Gynaecology and obstetrics are especially subject to claims, with awards to babies brain damaged at birth running into millions. But even dentistry is now a lucrative area for compensation, and a law firm in Manchester has recently been set up to deal solely with dental negligence claims, with £7,000 a tooth the going rate.

Behind this is a series of legal rulings and new laws which, according to the Centre for Policy Studies, have given Britain a compensation culture to rival America's.

Perhaps the most significant decision taken by the courts this year was the one that held councils responsible for the failure of their teachers to provide adequate education. The House of Lords reinstated a £45,650 damages award to Pamela Phelps, 26, for the west London borough of Hillingdon's failure to diagnose her dyslexia. The Local Government Association says councils are now facing hundreds of "failure to nurture" claims, ranging from complaints of a poor education to child abuse.

In May, the law lords ruled in favour of a firearms enthusiast who was forced to hand over his guns after the Dunblane massacre, exposing the Home Office to claims worth £100m.

The Human Rights Act is likely to create many new grounds for payouts, such as the concept of "intangible loss". Last week, the Law Commissions of England and Wales and Scotland, said the Act would not only generate higher payouts but also new grounds for compensation. Children wrongly taken into care, said the commissioners, could win substantial compensation for the loss of a loving relationship.

A number of cases at the European Court of Human Rights in Strasbourg have led to damages being awarded for the removal of a child from its parents in breach of article 8 of the human rights convention - the right to a family life. Britain may now be required to develop laws to follow these decisions, which recognise "intangible loss". In a 1988 case decided by the European Court, a British mother was awarded £12,000 after her daughter was taken into public care and subsequently adopted.

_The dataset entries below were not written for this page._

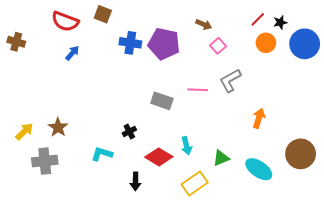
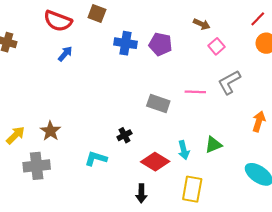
purple pentagon: (164, 44) -> (160, 44), size x0.7
green triangle: (221, 158) -> (213, 145), moved
black arrow: (135, 181) -> (141, 193), moved
yellow rectangle: (195, 183) -> (192, 189), turned -45

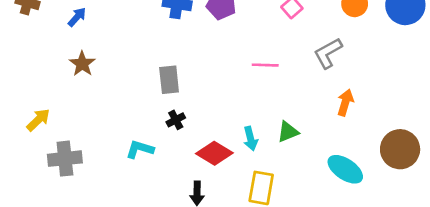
blue arrow: (65, 54) -> (77, 17), moved
gray L-shape: (229, 82) -> (328, 53), moved
gray rectangle: (158, 103) -> (169, 80), moved, turned 65
brown star: (50, 131) -> (82, 64), moved

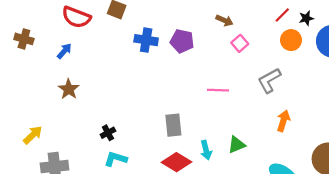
gray rectangle: (169, 80) -> (173, 125), moved
black cross: (176, 120) -> (108, 133), moved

The impact of this new legal climate is immense, affecting procedures and relationships everywhere. Today doctors will almost always visit a child with a fever; it could be meningitis and, if the condition is not diagnosed, that could mean a brain-damaged child and a compensation claim by the family.

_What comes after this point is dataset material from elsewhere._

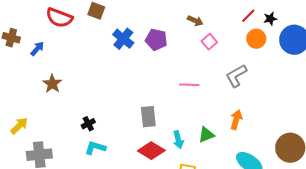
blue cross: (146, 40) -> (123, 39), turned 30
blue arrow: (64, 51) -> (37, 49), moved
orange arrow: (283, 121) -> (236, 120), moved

The MDU also reports that doctors no longer treat a patient's consent as a matter of formality. The threat of a claim over the issue of consent means that doctors are more likely to sit down with patients to discuss their treatment.

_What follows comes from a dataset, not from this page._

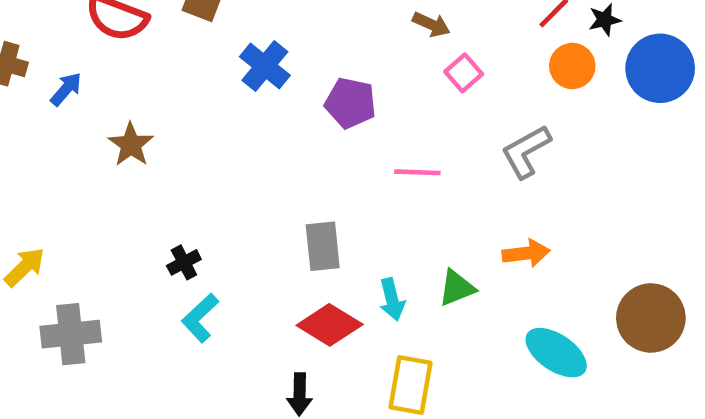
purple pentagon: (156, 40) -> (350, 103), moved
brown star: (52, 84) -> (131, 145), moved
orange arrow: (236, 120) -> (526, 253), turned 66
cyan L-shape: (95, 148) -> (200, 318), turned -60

Employers are also much less likely to dismiss employees without valid cause, workplace sex discrimination is less prevalent, and unreasonable demands on staff are now seen to have a potential cost.

But the possibility of claims is affecting policy in some surprising areas. By 2002, local authorities will be paying out £1bn a year in compensation, and councils are so concerned about the risk of lawsuits that some have covered paved and cobbled streets with asphaltto avoid actions for trippinginjuries. In Newport, south Wales, the council has planted sterile horse-chestnut trees to remove the risk of children climbing them to collect conkers and falling.

Dr Frances Szekely, a senior claims handler for the MDU, said payouts were also influencing the way doctors prescribed drugs. According to the MDU, doctors were no longer prescribing drugs that they knew to be safe to children and pregnant women because these groups were not included in the drug's licence. In obstetrics, the "defensive medicine" culture has meant one in five births is now delivered by Caesarean section, partly because of a fear of litigation over riskier natural childbirth.

And there could soon be defensive pub-keeping. The law firm Belmont Hodgson is representing a number of people injured in the 1999 Soho pub bombing. If it succeeds in proving the Admiral Duncan pub was negligent in the way it responded to the bomb threat, it could mean a multi-million-pound claim - and security staff in every pub.